Iran War Drives Inflation Higher as CPI Accelerates
The New York Times reports that US inflation has accelerated after weeks of Iran conflict. The war’s impact on energy supply chains is rapidly transmitting to consumer prices, driving up the overall CPI.
Energy Costs Are the Core Driver
The Iran conflict has disrupted passage through the Strait of Hormuz, through which approximately one-fifth of global oil shipments pass. Sustained high oil prices directly raise production costs for transportation, manufacturing, and agriculture, which then flow through to consumer prices.
Previous CPI data already showed inflation jumping to 3.8%, the highest since May 2023. The latest acceleration trend suggests that if Iran tensions persist, inflationary pressures could intensify further.

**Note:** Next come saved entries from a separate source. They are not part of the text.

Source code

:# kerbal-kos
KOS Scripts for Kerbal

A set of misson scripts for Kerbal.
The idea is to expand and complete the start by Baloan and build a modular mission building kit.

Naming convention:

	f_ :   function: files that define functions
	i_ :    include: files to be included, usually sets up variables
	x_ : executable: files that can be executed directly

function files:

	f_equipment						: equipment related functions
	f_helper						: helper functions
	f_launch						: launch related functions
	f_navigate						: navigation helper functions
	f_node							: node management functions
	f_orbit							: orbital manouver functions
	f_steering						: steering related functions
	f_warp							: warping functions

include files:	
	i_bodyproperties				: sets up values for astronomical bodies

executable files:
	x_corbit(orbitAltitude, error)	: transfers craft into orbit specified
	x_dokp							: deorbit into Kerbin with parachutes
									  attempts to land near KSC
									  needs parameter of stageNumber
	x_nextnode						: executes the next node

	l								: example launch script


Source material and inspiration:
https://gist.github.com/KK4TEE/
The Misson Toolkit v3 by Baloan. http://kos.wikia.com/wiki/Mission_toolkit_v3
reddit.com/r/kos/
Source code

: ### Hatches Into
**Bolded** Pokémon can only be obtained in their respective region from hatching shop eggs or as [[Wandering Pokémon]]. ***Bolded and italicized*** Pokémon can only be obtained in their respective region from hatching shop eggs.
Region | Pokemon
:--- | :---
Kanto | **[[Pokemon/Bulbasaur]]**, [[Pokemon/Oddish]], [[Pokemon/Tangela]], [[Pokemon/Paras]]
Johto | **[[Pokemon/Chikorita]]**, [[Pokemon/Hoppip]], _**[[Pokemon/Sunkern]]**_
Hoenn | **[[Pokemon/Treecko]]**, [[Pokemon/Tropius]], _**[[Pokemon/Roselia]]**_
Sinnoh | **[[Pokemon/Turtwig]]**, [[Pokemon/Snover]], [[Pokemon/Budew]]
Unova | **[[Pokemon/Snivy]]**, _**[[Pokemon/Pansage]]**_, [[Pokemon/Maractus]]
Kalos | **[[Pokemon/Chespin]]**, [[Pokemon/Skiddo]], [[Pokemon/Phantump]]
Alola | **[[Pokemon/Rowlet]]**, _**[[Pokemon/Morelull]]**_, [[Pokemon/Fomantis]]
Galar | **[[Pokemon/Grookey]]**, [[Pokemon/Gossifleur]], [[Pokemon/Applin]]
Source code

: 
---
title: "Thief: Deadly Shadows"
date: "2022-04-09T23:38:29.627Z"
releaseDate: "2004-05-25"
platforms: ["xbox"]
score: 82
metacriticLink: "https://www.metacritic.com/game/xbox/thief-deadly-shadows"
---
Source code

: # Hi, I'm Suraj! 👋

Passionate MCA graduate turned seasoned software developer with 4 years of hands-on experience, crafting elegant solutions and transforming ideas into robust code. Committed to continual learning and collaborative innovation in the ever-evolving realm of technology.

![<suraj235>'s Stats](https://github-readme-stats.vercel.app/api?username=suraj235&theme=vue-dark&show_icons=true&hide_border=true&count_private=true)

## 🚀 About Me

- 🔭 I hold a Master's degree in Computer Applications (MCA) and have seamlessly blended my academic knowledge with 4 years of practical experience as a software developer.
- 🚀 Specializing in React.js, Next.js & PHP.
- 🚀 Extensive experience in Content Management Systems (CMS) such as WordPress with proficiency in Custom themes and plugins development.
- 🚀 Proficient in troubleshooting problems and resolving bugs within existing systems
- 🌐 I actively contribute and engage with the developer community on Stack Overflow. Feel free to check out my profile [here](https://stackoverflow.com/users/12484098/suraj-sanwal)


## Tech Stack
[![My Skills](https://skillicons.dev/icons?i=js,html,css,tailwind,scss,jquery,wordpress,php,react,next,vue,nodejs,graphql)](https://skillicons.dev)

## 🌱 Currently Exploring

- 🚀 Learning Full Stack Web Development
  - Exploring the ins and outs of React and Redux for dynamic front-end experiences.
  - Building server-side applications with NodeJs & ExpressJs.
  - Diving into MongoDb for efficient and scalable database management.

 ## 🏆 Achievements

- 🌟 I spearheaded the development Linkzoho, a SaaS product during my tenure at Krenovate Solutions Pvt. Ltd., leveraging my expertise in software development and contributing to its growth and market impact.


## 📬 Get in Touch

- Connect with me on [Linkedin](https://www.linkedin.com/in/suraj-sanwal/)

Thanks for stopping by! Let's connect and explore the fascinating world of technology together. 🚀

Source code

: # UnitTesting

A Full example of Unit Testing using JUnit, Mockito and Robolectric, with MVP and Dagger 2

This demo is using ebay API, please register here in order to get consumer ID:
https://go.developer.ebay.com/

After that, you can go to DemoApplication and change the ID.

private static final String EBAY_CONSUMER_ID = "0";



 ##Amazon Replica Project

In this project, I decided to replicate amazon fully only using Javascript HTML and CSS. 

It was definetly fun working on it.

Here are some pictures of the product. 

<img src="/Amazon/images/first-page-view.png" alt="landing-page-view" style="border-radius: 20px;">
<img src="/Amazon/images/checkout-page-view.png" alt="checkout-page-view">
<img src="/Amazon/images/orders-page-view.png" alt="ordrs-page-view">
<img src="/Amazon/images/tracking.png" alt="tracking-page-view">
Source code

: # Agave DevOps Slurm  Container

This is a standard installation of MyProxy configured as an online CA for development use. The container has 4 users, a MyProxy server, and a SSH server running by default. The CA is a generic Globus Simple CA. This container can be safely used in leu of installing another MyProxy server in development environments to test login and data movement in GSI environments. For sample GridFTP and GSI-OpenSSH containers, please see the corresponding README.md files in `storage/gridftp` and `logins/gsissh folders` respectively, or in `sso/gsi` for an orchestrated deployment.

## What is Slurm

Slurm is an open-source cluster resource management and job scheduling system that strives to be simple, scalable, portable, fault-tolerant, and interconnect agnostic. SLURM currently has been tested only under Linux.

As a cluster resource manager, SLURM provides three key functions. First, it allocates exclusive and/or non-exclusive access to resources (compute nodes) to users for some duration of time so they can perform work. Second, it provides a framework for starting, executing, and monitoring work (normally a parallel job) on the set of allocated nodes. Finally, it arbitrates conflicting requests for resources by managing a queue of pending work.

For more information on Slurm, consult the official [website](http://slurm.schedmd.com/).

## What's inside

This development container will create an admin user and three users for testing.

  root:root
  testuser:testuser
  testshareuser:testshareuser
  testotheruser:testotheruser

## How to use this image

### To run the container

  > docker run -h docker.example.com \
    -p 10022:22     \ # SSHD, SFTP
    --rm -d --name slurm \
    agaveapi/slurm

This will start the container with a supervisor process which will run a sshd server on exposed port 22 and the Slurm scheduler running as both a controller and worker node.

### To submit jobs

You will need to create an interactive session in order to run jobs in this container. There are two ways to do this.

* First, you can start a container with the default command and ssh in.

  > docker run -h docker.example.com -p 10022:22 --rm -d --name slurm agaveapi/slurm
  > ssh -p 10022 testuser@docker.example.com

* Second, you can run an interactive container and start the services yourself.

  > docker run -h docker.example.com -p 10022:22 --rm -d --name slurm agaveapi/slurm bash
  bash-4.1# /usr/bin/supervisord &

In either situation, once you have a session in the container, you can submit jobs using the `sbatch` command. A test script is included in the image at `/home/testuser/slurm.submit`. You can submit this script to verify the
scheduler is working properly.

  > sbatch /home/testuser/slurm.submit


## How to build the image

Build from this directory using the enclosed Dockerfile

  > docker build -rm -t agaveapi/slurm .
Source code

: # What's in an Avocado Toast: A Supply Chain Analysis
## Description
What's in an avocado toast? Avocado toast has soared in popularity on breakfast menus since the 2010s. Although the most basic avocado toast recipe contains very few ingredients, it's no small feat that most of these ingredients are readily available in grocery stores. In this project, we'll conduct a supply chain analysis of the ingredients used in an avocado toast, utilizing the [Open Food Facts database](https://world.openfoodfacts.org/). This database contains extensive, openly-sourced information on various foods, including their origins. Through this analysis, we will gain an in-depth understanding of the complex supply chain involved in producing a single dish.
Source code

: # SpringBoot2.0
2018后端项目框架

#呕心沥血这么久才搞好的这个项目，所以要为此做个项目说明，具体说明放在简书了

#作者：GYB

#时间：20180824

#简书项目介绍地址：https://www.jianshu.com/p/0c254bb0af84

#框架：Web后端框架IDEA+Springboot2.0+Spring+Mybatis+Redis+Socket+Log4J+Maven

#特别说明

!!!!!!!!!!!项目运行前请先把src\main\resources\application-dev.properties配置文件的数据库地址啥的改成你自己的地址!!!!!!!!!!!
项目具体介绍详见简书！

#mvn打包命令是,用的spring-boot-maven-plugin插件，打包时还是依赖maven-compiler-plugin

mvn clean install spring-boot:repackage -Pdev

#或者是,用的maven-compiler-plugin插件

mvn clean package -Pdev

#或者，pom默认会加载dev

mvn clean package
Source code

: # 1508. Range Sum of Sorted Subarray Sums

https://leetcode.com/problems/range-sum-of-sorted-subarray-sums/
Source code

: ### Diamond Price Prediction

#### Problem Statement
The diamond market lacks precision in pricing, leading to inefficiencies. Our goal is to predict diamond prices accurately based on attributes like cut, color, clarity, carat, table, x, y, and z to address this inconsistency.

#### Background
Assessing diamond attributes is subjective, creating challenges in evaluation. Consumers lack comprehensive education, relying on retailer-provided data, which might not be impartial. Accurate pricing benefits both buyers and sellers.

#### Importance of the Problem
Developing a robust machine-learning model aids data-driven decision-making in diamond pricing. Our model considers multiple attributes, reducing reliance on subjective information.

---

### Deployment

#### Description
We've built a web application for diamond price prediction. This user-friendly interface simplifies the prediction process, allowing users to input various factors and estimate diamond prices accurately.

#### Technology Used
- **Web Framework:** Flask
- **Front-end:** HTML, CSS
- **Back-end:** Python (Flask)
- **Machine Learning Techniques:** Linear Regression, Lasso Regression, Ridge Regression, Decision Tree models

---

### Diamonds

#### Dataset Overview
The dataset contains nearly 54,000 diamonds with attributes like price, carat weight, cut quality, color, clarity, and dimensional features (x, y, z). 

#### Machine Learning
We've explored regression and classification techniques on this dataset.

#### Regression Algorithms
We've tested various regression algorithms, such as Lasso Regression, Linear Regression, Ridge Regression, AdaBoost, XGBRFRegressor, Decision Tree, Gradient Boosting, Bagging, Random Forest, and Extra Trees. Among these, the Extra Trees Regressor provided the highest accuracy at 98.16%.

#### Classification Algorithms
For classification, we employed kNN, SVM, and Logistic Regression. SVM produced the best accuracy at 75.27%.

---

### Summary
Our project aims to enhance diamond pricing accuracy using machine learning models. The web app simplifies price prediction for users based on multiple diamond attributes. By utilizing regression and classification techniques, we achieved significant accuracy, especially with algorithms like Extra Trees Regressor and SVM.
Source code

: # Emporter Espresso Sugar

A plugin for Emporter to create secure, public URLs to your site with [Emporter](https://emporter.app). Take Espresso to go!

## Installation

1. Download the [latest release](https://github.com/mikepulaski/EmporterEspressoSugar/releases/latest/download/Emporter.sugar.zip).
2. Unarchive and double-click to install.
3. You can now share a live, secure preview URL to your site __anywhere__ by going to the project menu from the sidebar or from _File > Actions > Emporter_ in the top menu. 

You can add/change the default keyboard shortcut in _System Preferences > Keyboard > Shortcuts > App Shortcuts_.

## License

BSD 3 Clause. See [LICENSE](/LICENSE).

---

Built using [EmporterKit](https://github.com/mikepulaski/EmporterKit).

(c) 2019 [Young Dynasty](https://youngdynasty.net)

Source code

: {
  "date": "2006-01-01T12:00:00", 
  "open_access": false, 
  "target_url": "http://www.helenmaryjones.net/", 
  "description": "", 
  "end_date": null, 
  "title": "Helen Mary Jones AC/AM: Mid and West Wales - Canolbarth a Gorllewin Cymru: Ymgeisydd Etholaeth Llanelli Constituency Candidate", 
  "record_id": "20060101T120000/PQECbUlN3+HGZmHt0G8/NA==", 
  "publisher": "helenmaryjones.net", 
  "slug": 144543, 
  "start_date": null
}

Federal Reserve Faces Dilemma
Against the backdrop of accelerating inflation, the Fed’s policy space is severely squeezed. On one hand, high inflation demands monetary tightening; on the other, war-induced economic uncertainty may call for maintaining accommodative policy. The Senate just confirmed Kevin Warsh to the Fed board, whose policy stance will influence future rate decisions.
CoinDesk reports that the hot inflation data has also poured cold water on Fed rate cut hopes, with financial markets repricing interest rate expectations.
Japan Affected: Packaging Goes Black and White
The Associated Press reports a telling side effect: due to Iran war-related ink supply shortages, some Japanese snack packaging is being printed in black and white only. This vividly illustrates how global supply chains are affected by geopolitical conflict.